▸ **PROVIDED DATA**
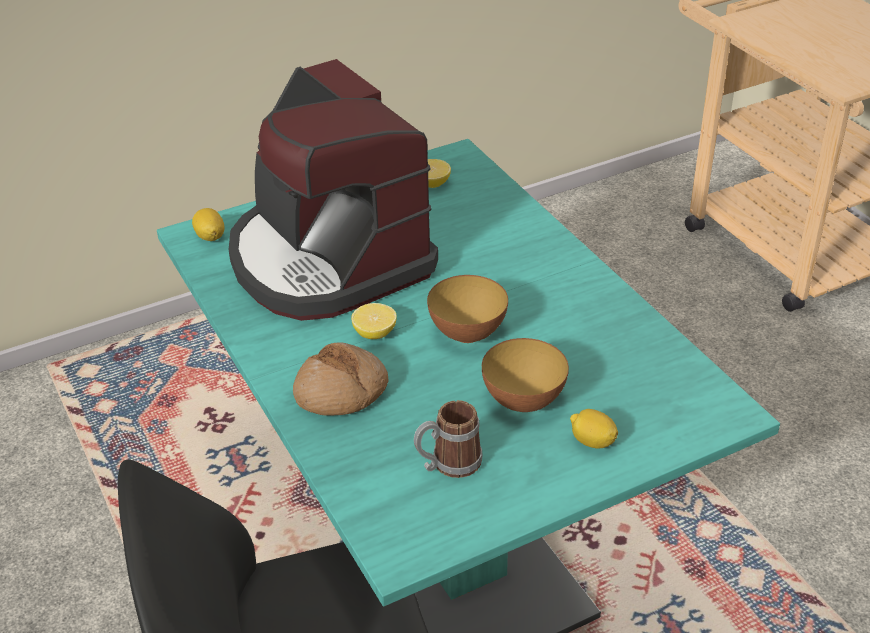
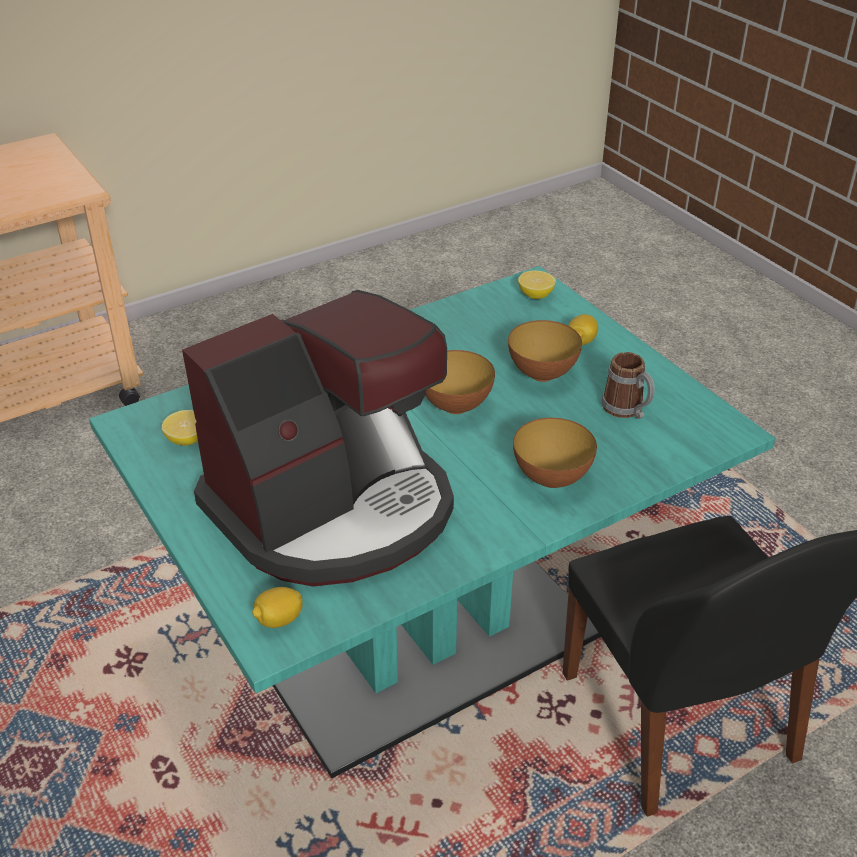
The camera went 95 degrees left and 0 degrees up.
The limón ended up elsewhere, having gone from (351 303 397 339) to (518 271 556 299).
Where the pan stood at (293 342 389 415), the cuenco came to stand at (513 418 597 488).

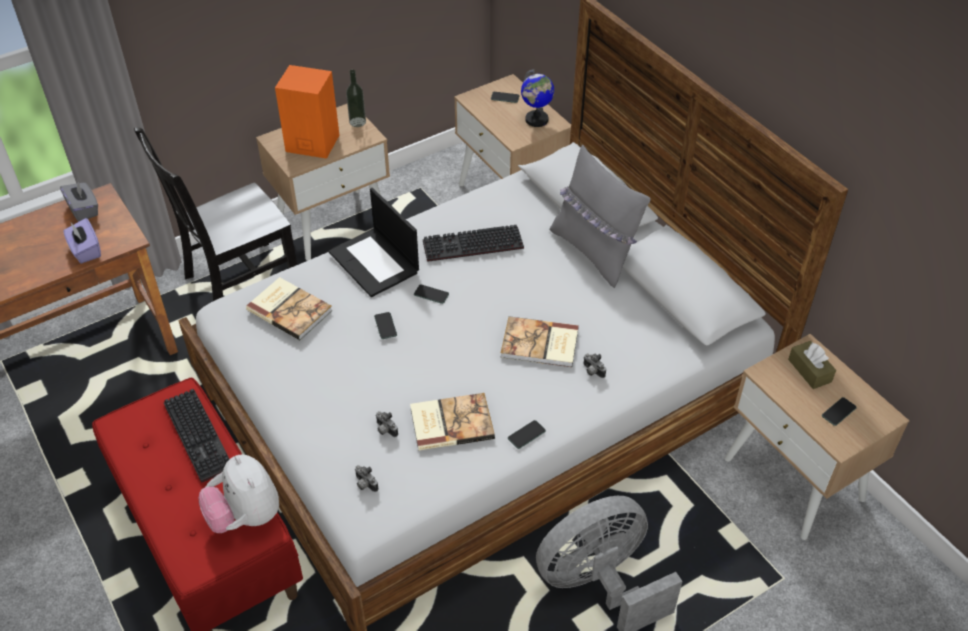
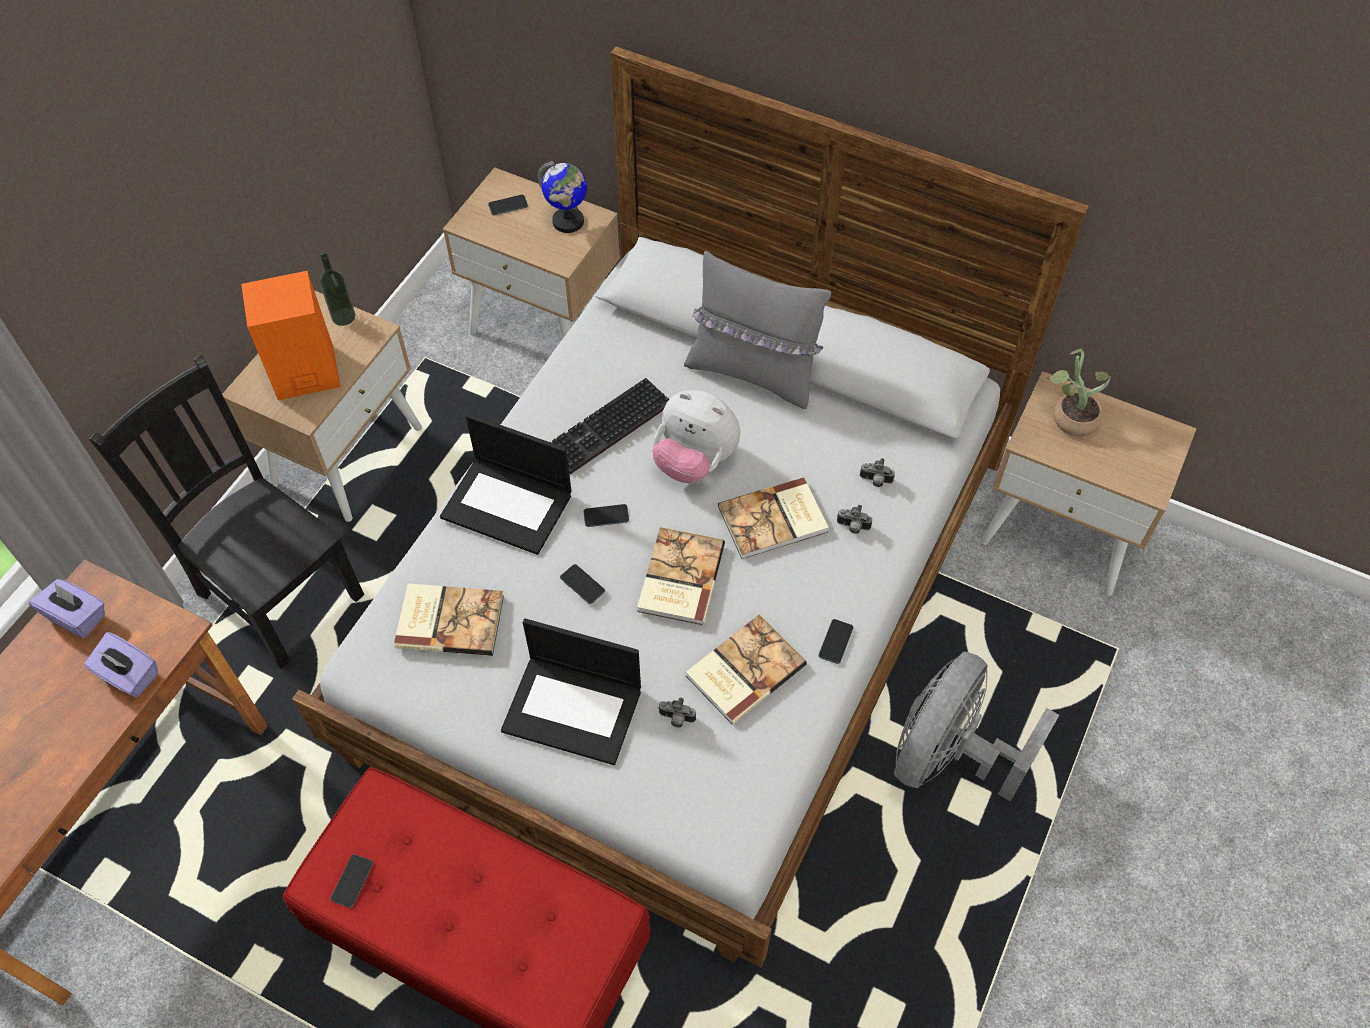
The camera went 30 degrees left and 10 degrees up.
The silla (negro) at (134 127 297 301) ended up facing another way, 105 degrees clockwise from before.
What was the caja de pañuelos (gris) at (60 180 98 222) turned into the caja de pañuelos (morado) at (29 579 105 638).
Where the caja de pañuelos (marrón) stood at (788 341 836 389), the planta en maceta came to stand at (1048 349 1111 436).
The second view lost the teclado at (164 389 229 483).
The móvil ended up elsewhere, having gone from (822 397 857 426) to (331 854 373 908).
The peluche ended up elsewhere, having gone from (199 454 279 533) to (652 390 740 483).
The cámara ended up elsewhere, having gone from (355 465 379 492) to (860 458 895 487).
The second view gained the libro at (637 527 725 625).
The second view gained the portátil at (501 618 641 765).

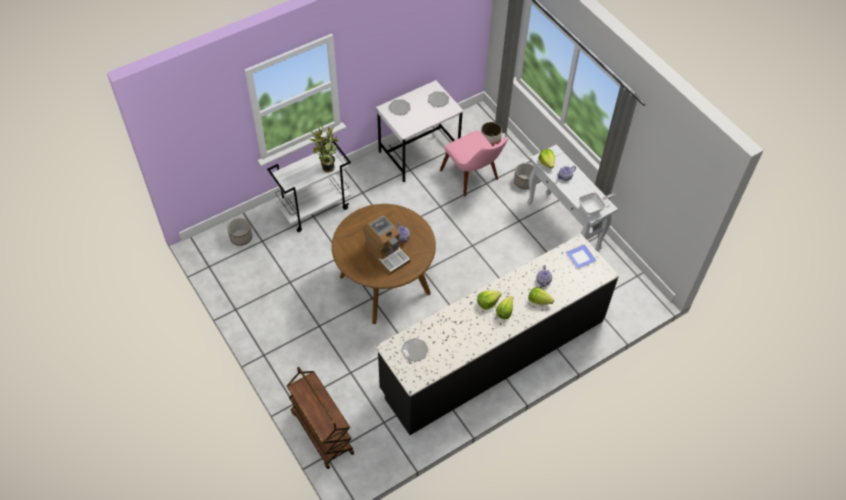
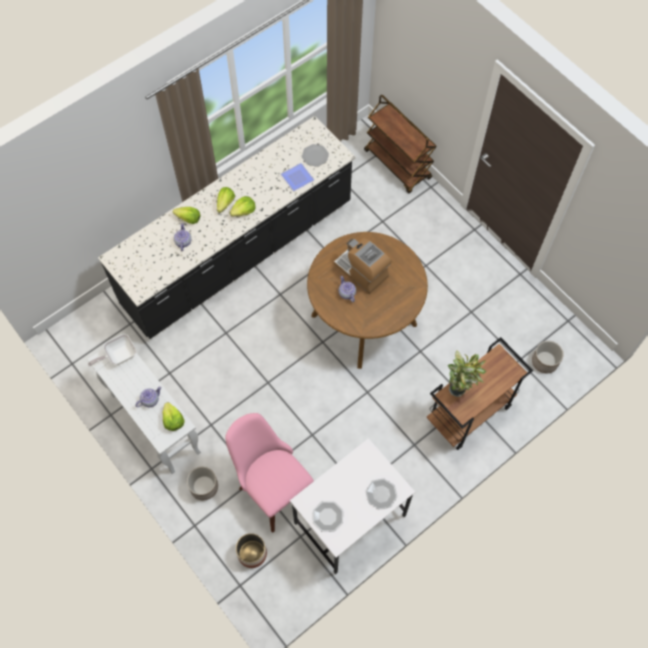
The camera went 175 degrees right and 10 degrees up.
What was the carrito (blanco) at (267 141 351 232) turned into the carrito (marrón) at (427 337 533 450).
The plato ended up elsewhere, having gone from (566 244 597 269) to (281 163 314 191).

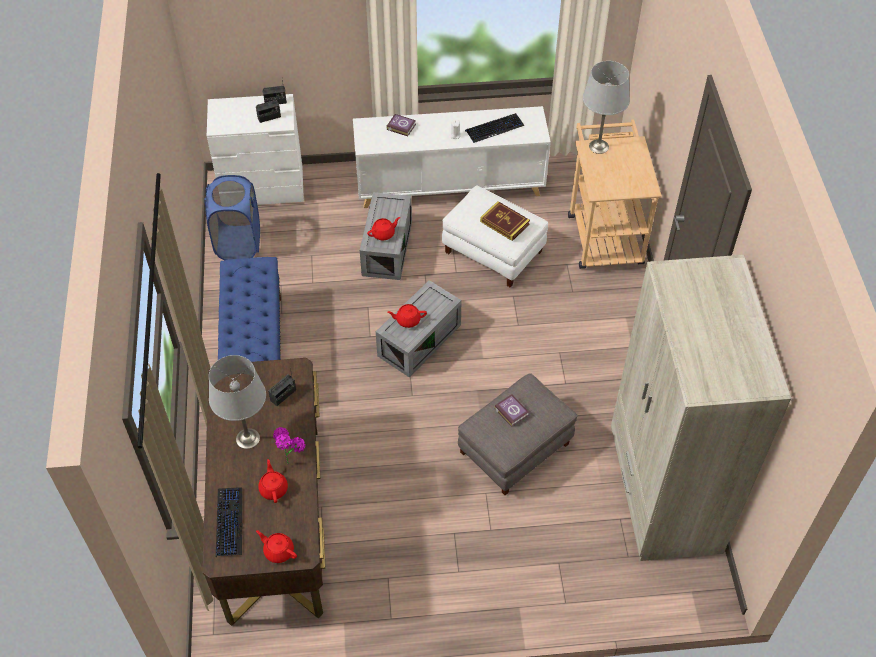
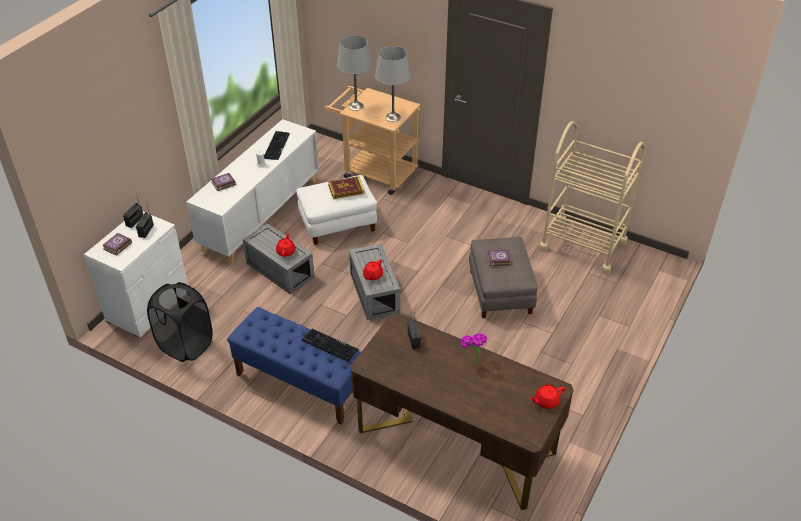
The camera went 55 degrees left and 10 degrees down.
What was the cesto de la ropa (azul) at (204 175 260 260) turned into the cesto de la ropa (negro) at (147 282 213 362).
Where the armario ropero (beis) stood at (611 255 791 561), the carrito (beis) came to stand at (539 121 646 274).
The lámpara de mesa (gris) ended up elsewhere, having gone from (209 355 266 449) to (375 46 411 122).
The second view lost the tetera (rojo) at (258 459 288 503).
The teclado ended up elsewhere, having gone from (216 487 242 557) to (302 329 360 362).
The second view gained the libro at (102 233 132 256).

▸ **ASSIGNED TASK**
Pictures stay out. Repeat only the lines from the beginning of the data through the line that has "The limón ended".

▸ **FINISHED EXERCISE**
The camera went 95 degrees left and 0 degrees up.
The limón ended up elsewhere, having gone from (351 303 397 339) to (518 271 556 299).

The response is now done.